**Description of the task**.
Take the line that contains "Tym razem w" as the first line and the final line of the records as the last; return exactly those lines and the lines between.

[Dataset entries]
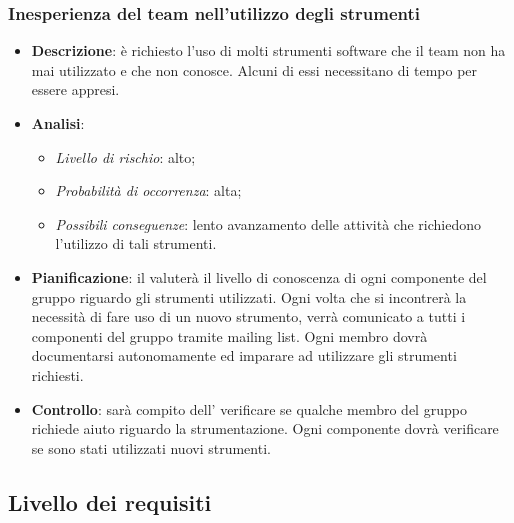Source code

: 		\subsubsection{Inesperienza del team nell'utilizzo degli strumenti}
			\begin{itemize}
				\item \textbf{Descrizione}: è richiesto l'uso di molti strumenti software che il team non ha mai utilizzato e che non conosce. Alcuni di essi necessitano di tempo per essere appresi.
				\item \textbf{Analisi}:
				\begin{itemize}
					\item \textit{Livello di rischio}: alto;
					\item \textit{Probabilità di occorrenza}: alta;
					\item \textit{Possibili conseguenze}: lento avanzamento delle attività che richiedono l'utilizzo di tali strumenti.
				\end{itemize}
				\item \textbf{Pianificazione}: il  valuterà il livello di conoscenza di ogni componente del gruppo riguardo gli strumenti utilizzati. Ogni volta che si incontrerà la necessità di fare uso di un nuovo strumento, verrà comunicato a tutti i componenti del gruppo tramite mailing list. Ogni membro dovrà documentarsi autonomamente ed imparare ad utilizzare gli strumenti richiesti.
				\item \textbf{Controllo}: sarà compito dell' verificare se qualche membro del gruppo richiede aiuto riguardo la strumentazione. Ogni componente dovrà verificare se sono stati utilizzati nuovi strumenti.
			\end{itemize}
	\subsection{Livello dei requisiti}
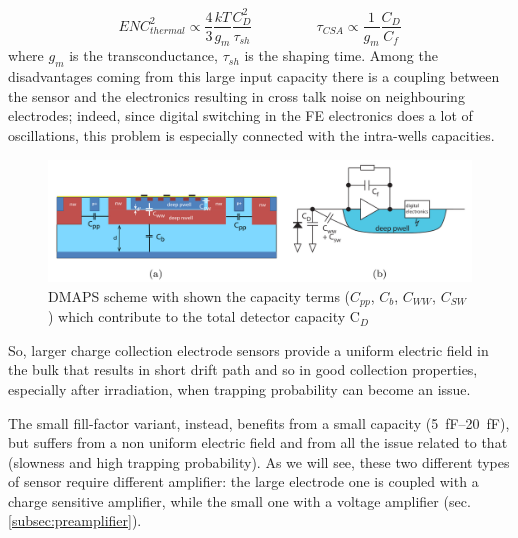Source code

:       \begin{equation}
         ENC^2 _ {thermal} \propto \frac{4}{3}\frac{kT}{g_m}\frac{C_D ^2}{\tau_{sh}}
         \hspace{55pt}
         \tau_{CSA} \propto \frac{1}{g_m}\frac{C_D}{C_f}
      \end{equation}
      where $g_m$ is the transconductance, $\tau_{sh}$ is the shaping time. 
      Among the disadvantages coming from this large input capacity there is a coupling between the sensor and the electronics resulting in cross talk noise on neighbouring electrodes; indeed, since digital switching in the FE electronics does a lot of oscillations, this problem is especially connected with the intra-wells capacities.
      \begin{figure}[h!]
         \centering\includegraphics[width=12cm]{figures/Pixel_detectors/DMAPS_capacity.png}
         \caption{DMAPS scheme with shown the capacity terms ($C_{pp}$, $C_{b}$, $C_{WW}$, $C_{SW}$) which contribute to the total detector capacity C$_{D}$}
         \label{fig:DMAPS_capacity}
      \end{figure}
      So, larger charge collection electrode sensors provide a uniform electric field in the bulk that results in short drift path and so in good collection properties, especially after irradiation, when trapping probability can become an issue.

      The small fill-factor variant, instead, benefits from a small capacity (\SIrange{5}{20}{fF}), but suffers from a non uniform electric field and from all the issue related to that (slowness and high trapping probability). 
      As we will see, these two different types of sensor require different amplifier: the large electrode one is coupled with a charge sensitive amplifier, while the small one with a voltage amplifier (sec.\ref{subsec:preamplifier}).

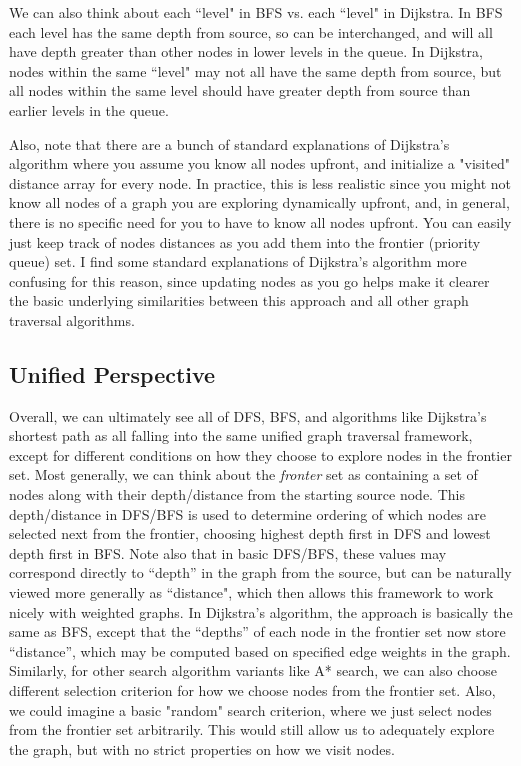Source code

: \documentclass[10pt,a4paper]{article}
\begin{document}
We can also think about each ``level" in BFS vs. each ``level" in Dijkstra. In BFS each level has the same depth from source, so can be interchanged, and will all have depth greater than other nodes in lower levels in the queue. In Dijkstra, nodes within the same ``level" may not all have the same depth from source, but all nodes within the same level should have greater depth from source than earlier levels in the queue.

Also, note that there are a bunch of standard explanations of Dijkstra's algorithm where you assume you know all nodes upfront, and initialize a "visited" distance array for every node. In practice, this is less realistic since you might not know all nodes of a graph you are exploring dynamically upfront, and, in general, there is no specific need for you to have to know all nodes upfront. You can easily just keep track of nodes distances as you add them into the frontier (priority queue) set. I find some standard explanations of Dijkstra's algorithm more confusing for this reason, since updating nodes as you go helps make it clearer the basic underlying similarities between this approach and all other graph traversal algorithms.

\subsection{Unified Perspective}

Overall, we can ultimately see all of DFS, BFS, and algorithms like Dijkstra's shortest path as all falling into the same unified graph traversal framework, except for different conditions on how they choose to explore nodes in the frontier set. Most generally, we can think about the \textit{fronter} set as containing a set of nodes along with their depth/distance from the starting source node. This depth/distance in DFS/BFS is used to determine ordering of which nodes are selected next from the frontier, choosing highest depth first in DFS and lowest depth first in BFS. Note also that in basic DFS/BFS, these values may correspond directly to ``depth'' in the graph from the source, but can be naturally viewed more generally as ``distance", which then allows this framework to work nicely with weighted graphs. In Dijkstra's algorithm, the approach is basically the same as BFS, except that the ``depths'' of each node in the frontier set now store ``distance'', which may be computed based on specified edge weights in the graph. Similarly, for other search algorithm variants like A* search, we can also choose different selection criterion for how we choose nodes from the frontier set. Also, we could imagine a basic "random" search criterion, where we just select nodes from the frontier set arbitrarily. This would still allow us to adequately explore the graph, but with no strict properties on how we visit nodes.
\end{document}
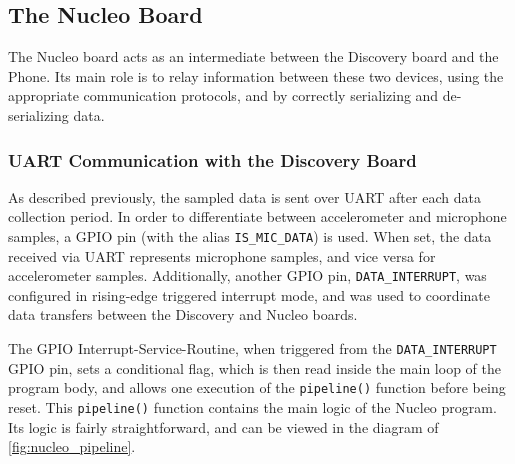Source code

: \subsection{The Nucleo Board}
The Nucleo board acts as an intermediate between the Discovery board and the Phone. Its main role is to relay information between these two devices, using the appropriate communication protocols, and by correctly serializing and de-serializing data.

\subsubsection{UART Communication with the Discovery Board}
As described previously, the sampled data is sent over UART after each data collection period. In order to differentiate between accelerometer and microphone samples, a GPIO pin (with the alias \verb|IS_MIC_DATA|) is used. When set, the data received via UART represents microphone samples, and vice versa for accelerometer samples. Additionally, another GPIO pin, \verb|DATA_INTERRUPT|, was configured in rising-edge triggered interrupt mode, and was used to coordinate data transfers between the Discovery and Nucleo boards.

The GPIO Interrupt-Service-Routine, when triggered from the \verb|DATA_INTERRUPT| GPIO pin, sets a conditional flag, which is then read inside the main loop of the program body, and allows one execution of the \verb|pipeline()| function before being reset. This \verb|pipeline()| function contains the main logic of the Nucleo program. Its logic is fairly straightforward, and can be viewed in the diagram of \autoref{fig:nucleo_pipeline}.

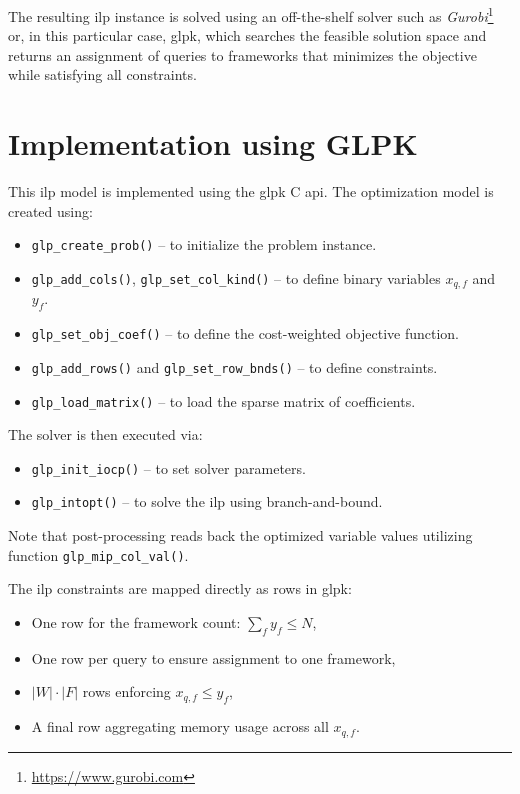 The resulting \acrshort{ilp} instance is solved using an off-the-shelf solver such as \emph{Gurobi}\footnote{\url{https://www.gurobi.com}} or, in this particular case, \acrshort{glpk}, which searches the feasible solution space and returns an assignment of queries to frameworks that minimizes the objective while satisfying all constraints.

\section{Implementation using GLPK}

This \acrshort{ilp} model is implemented using the \acrshort{glpk} C \acrshort{api}. The optimization model is created using:

\begin{itemize}
    \item \texttt{glp\_create\_prob()} -- to initialize the problem instance.
    \item \texttt{glp\_add\_cols()}, \texttt{glp\_set\_col\_kind()} -- to define binary variables $x_{q,f}$ and $y_f$.
    \item \texttt{glp\_set\_obj\_coef()} -- to define the cost-weighted objective function.
    \item \texttt{glp\_add\_rows()} and \texttt{glp\_set\_row\_bnds()} -- to define constraints.
    \item \texttt{glp\_load\_matrix()} -- to load the sparse matrix of coefficients.
\end{itemize}

The solver is then executed via:
\begin{itemize}
    \item \texttt{glp\_init\_iocp()} -- to set solver parameters.
    \item \texttt{glp\_intopt()} -- to solve the \acrshort{ilp} using branch-and-bound.
\end{itemize}

Note that post-processing reads back the optimized variable values utilizing function \texttt{glp\_mip\_col\_val()}.

The \acrshort{ilp} constraints are mapped directly as rows in \acrshort{glpk}:

\begin{itemize}
    \item One row for the framework count: $\sum_f y_f \leq N$,
    \item One row per query to ensure assignment to one framework,
    \item $|W| \cdot |F|$ rows enforcing $x_{q,f} \leq y_f$,
    \item A final row aggregating memory usage across all $x_{q,f}$.
\end{itemize}

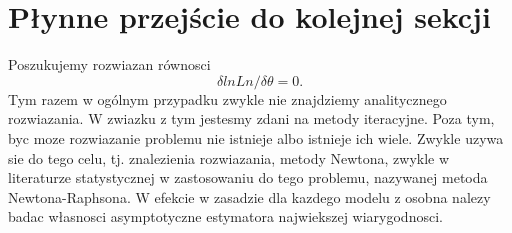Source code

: \section{Płynne przejście do kolejnej sekcji}

\newpage
Poszukujemy rozwiazan równosci
$$ \delta ln Ln  / \delta \theta =  0.$$
Tym razem w ogólnym przypadku zwykle nie znajdziemy analitycznego rozwiazania. W
zwiazku z tym jestesmy zdani na metody iteracyjne. Poza tym, byc moze rozwiazanie problemu
nie istnieje albo istnieje ich wiele. Zwykle uzywa sie do tego celu, tj. znalezienia
rozwiazania, metody Newtona, zwykle w literaturze statystycznej w zastosowaniu do tego
problemu, nazywanej metoda Newtona-Raphsona. W efekcie w zasadzie dla kazdego modelu
z osobna nalezy badac własnosci asymptotyczne estymatora najwiekszej wiarygodnosci.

**Solution**.
Tym razem w ogólnym przypadku zwykle nie znajdziemy analitycznego rozwiazania. W
zwiazku z tym jestesmy zdani na metody iteracyjne. Poza tym, byc moze rozwiazanie problemu
nie istnieje albo istnieje ich wiele. Zwykle uzywa sie do tego celu, tj. znalezienia
rozwiazania, metody Newtona, zwykle w literaturze statystycznej w zastosowaniu do tego
problemu, nazywanej metoda Newtona-Raphsona. W efekcie w zasadzie dla kazdego modelu
z osobna nalezy badac własnosci asymptotyczne estymatora najwiekszej wiarygodnosci.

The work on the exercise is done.